MLOps gave teams a discipline for managing models — training pipelines, versioning, drift detection, retraining schedules. It was the right answer to the right problem. But the problem has changed. An agent isn't a model. It's a system that uses models to take actions in the world: querying databases, calling APIs, spawning sub-agents, writing files, triggering workflows. The failure mode isn't a bad prediction. It's a bad action. And there's no MLOps playbook for that.
AgentOps is the emerging discipline that fills this gap. Not a rebrand of MLOps with "agent" swapped in, but a different set of operational concerns, practices, and controls — built for systems that act rather than just infer.
AgentOps is the set of operational practices, tooling, and governance controls required to deploy, monitor, and manage autonomous AI agents in production. Where MLOps stops at the model boundary — concerned with training, versioning, and prediction quality — AgentOps extends to the full execution surface: how agents reason, which tools they invoke, what they spend, how they behave across sessions, and what constraints they operate within. AgentOps is not MLOps for agents. It's a new discipline for a new class of system.
Why MLOps doesn't cover what agents actually do
MLOps was designed for a well-defined production unit: the model. A model has inputs, produces outputs, and can be versioned, evaluated, and retrained. Drift detection tells you when the relationship between inputs and outputs has changed. A/B testing tells you which version performs better. Rollback is clean — you swap in the previous model checkpoint.
None of this translates cleanly to agents, because agents aren't defined by their outputs. They're defined by their actions.
When an MLOps system detects a bad prediction, the blast radius is a bad response. When an AgentOps system fails to catch a bad action, the blast radius is whatever the agent did: a database write, a sent email, a processed transaction, a spawned sub-agent that spawns further sub-agents. Agents don't just generate text that might be wrong. They interact with systems that don't have an undo button.
There's a second difference that makes MLOps even less transferable: agents run in loops. A model call is atomic — prompt in, completion out, done. An agent session is a sequence of decisions, each one potentially altering the context for the next. A single agentic task that looks simple — "research this company and draft an outreach email" — might involve a dozen tool calls, multiple model invocations, and decisions that compound across the session. The cost and behavior profile of that session is nothing like the per-call economics MLOps was built to track.

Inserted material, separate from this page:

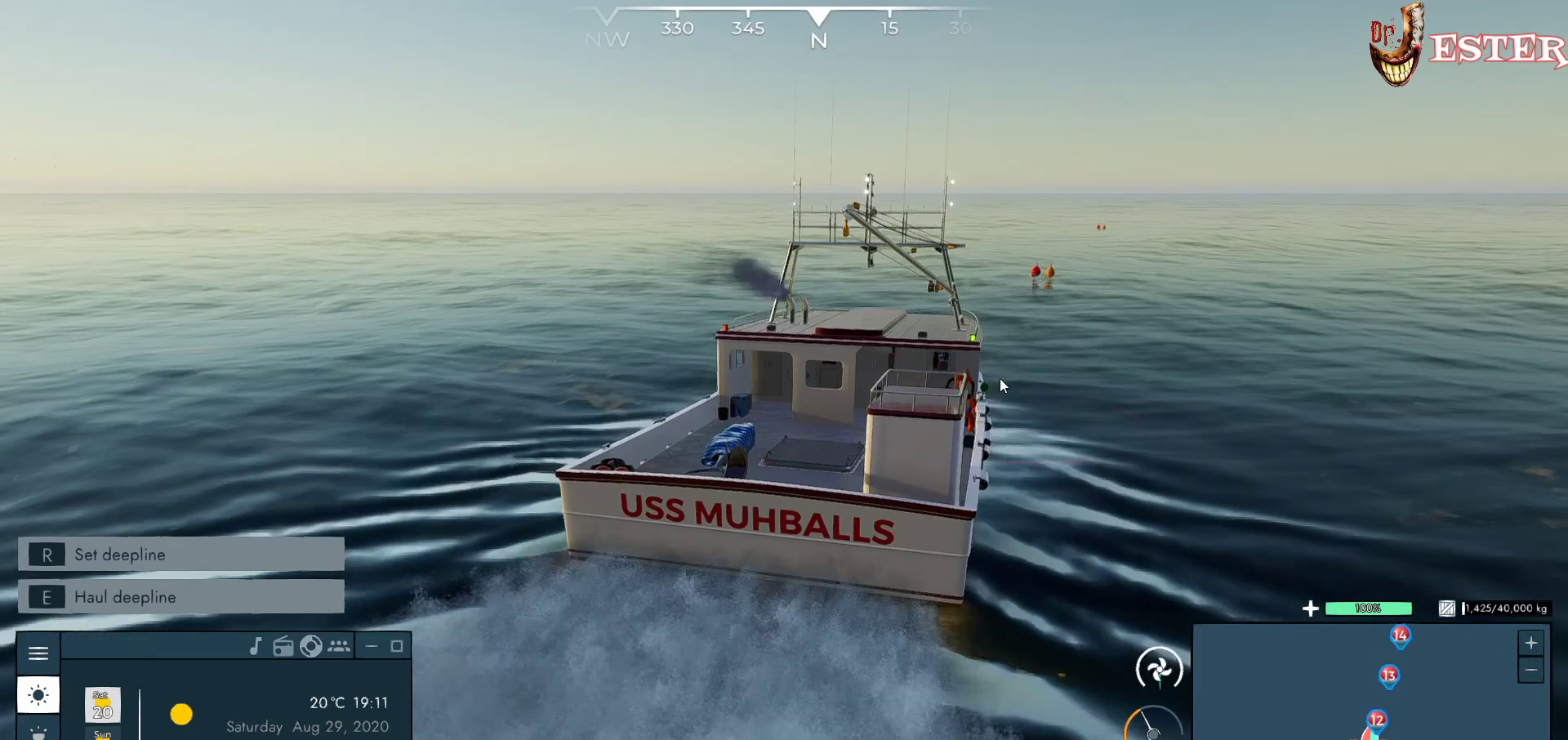
{"keys": [], "mouse": [], "events": []}
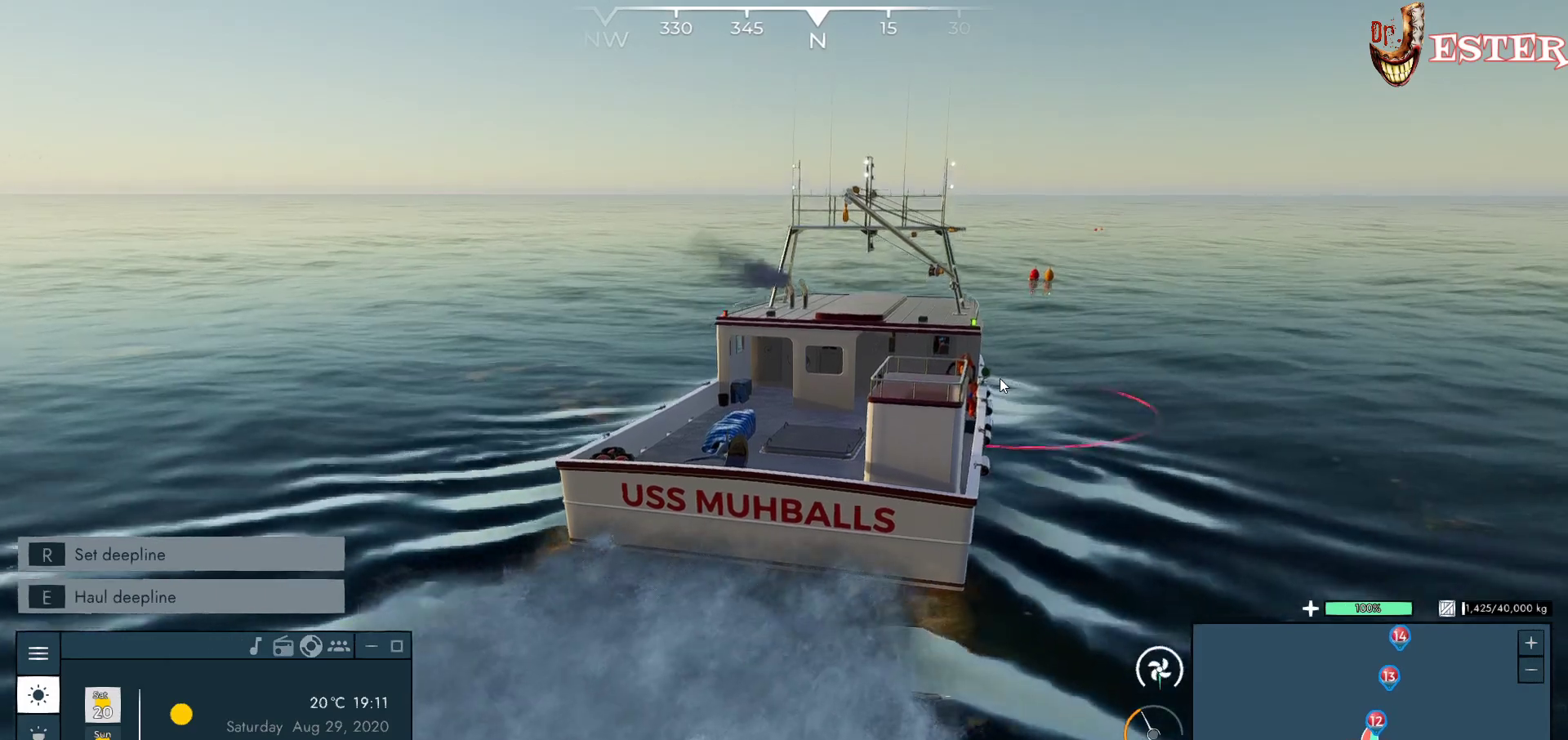
{"keys": [], "mouse": [], "events": []}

The third difference is non-determinism at the workflow level. Individual LLM calls are already non-deterministic. At the agent level, this non-determinism compounds: the same starting prompt can produce genuinely different execution paths depending on which tool returns what, in what order. Testing and evaluation can characterize this variance. They cannot eliminate it. Every agent session is partly novel.
MLOps handles none of this well. It wasn't designed to. Calling your agent deployment "MLOps" is like calling your Kubernetes cluster a "script runner" — technically not wrong, but missing the actual discipline you need.
What AgentOps actually requires
AgentOps is a four-layer discipline. Teams that have shipped agents to production typically have the first two layers. The ones who've been burned tend to know which layers they were missing — and it's rarely the tracing layer.
Layer 1: Agent registry and lifecycle management. Before you can operate agents, you need a system of record for what's running. What agents exist? What model version does each use? What tools does each have access to? What policy version are they running against? Without a registry, you can't answer the question your CTO will eventually ask: "what do we have running in production right now?" A registry isn't just inventory — it's the prerequisite for every other AgentOps practice. You can't deploy a configuration change to "all agents handling customer data" if you don't have a queryable definition of that set.
Layer 2: Execution tracing. You need to know what your agents are doing, not just what they're costing. Execution logs for agents need to capture the full execution graph: every LLM call, every tool invocation, every external API request, every sub-agent spawn, the timing, the token counts, the sequence. Not just the LLM API costs — those are one dimension of a multi-dimensional record. A team that has LLM cost visibility but no tool call tracing is flying half-blind. They know what the model charged them. They don't know what the agent actually did between calls.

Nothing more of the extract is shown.